Dr Rebecca Harding, the BBA’s chief economist, said: “The High Street Banking statistics published today point to a softer housing market, strong consumer credit and slightly weaker business borrowing in August. The data was collected before the Bank of England reduced interest rates to 0.25% and so give an indication of some of the underlying pressures that the MPC was responding to when it made this decision.

“Mortgage borrowing is growing at a slower pace than it has for the last few months reflecting both the slowdown in housing market growth after the April spike and broader trends in the sector.

“Given the low interest rate environment and high levels of confidence during the summer, the strong credit growth can be interpreted as strong consumer sentiment.

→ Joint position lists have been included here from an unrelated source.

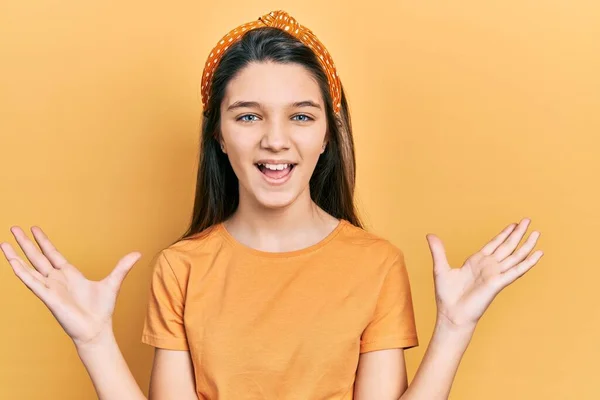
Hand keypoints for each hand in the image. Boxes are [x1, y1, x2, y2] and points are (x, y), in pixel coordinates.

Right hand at [1, 226, 141, 347]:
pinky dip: (21, 272)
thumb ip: (122, 267)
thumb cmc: (101, 310)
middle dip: (26, 243)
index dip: (43, 241)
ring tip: (4, 243)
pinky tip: (12, 262)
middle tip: (14, 227)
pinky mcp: (48, 297)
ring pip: (29, 268)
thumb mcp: (113, 283)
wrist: (96, 329)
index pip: (52, 254)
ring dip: (16, 256)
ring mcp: (50, 288)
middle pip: (37, 257)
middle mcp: (56, 279)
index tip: (34, 229)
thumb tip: (138, 253)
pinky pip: (32, 282)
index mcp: (69, 274)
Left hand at [426, 218, 542, 330]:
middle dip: (518, 233)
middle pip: (507, 246)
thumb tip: (429, 235)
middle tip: (528, 220)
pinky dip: (528, 262)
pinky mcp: (498, 283)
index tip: (513, 224)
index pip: (494, 244)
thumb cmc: (447, 296)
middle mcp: (489, 266)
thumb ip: (438, 250)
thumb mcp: (440, 268)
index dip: (504, 234)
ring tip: (537, 233)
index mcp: (476, 262)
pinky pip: (516, 271)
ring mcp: (495, 274)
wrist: (451, 314)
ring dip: (526, 245)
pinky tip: (538, 254)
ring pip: (515, 256)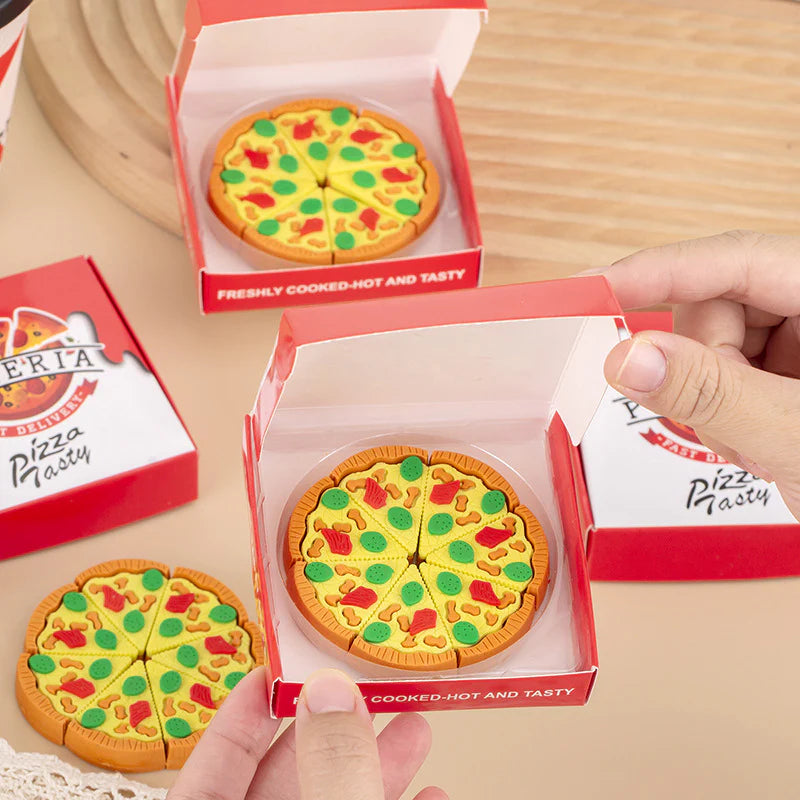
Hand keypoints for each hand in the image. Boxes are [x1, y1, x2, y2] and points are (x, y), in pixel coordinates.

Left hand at [167, 667, 445, 799]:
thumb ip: (329, 771)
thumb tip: (331, 693)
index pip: (217, 763)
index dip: (247, 709)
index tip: (279, 664)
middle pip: (290, 777)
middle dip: (340, 727)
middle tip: (372, 685)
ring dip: (380, 768)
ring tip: (417, 728)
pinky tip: (430, 794)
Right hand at [600, 231, 799, 520]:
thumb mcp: (797, 440)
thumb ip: (711, 394)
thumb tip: (628, 355)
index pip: (743, 259)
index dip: (662, 269)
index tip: (594, 287)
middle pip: (723, 302)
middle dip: (704, 364)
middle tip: (721, 422)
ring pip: (717, 339)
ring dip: (713, 394)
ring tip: (750, 442)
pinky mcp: (796, 367)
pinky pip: (728, 368)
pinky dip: (723, 408)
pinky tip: (752, 439)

“Company deposits grew at an annual rate of 3.8% in August 2016 compared to 9% in August 2015 suggesting that companies may be using their own internal resources to fund working capital and growth requirements.”

Andrew McPhillips, chief economist at Yorkshire Building Society, said: “The fact that mortgage lending is still rising despite a fall in property transactions is a result of increasing house prices which are causing people to take out larger loans to afford a property. Although lending has shown strong growth over the past few years, mortgage approvals have been relatively flat and further increases in house prices could dampen market activity in the future, potentially causing growth in mortgage lending to slow.

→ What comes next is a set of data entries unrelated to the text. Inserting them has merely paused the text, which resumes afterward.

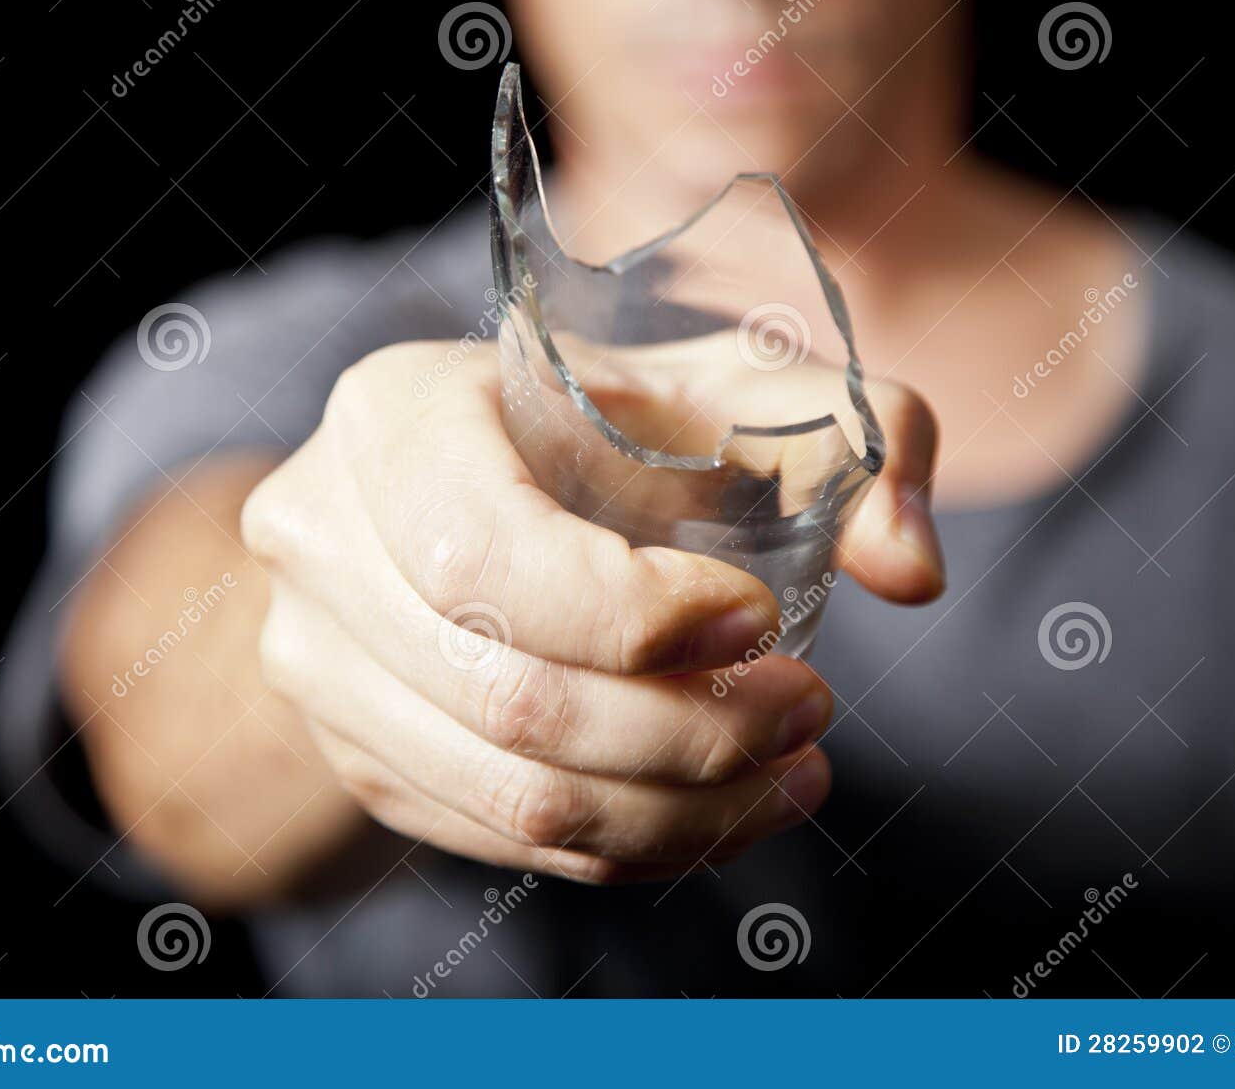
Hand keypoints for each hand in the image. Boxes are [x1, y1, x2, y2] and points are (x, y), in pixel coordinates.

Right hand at [241, 340, 941, 883]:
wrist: (488, 486)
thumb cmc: (620, 426)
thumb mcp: (738, 389)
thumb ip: (862, 430)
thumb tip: (912, 571)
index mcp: (393, 417)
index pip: (488, 558)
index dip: (639, 618)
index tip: (761, 617)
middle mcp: (323, 539)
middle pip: (510, 699)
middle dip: (692, 731)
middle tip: (809, 710)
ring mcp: (322, 662)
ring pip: (512, 796)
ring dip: (682, 809)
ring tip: (792, 769)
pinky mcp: (362, 754)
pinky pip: (503, 843)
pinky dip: (635, 845)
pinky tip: (725, 807)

“Increasing house price inflation is ultimately a result of the lack of supply, and this issue has been exacerbated over the past few months as a result of a spike in transactions earlier in the year which was caused by landlords rushing to beat the introduction of the new stamp duty rate, limiting the number of available properties in subsequent months. We may see mortgage approvals pick up slightly in future months once the market has recovered from this, but the underlying lack of supply remains and is likely to limit market activity in the future.

“In order to address this issue and help more people onto the property ladder, the UK needs to build more houses to bring supply in line with demand. Given that the UK currently has a housing deficit of around 1.2m properties, it is likely to take a significant amount of time to fully resolve this issue, and the government should also look to implement measures which would help more people to afford a home in the short term, for example, by making stamp duty a sellers’ tax rather than a buyers’ tax to reduce upfront costs.”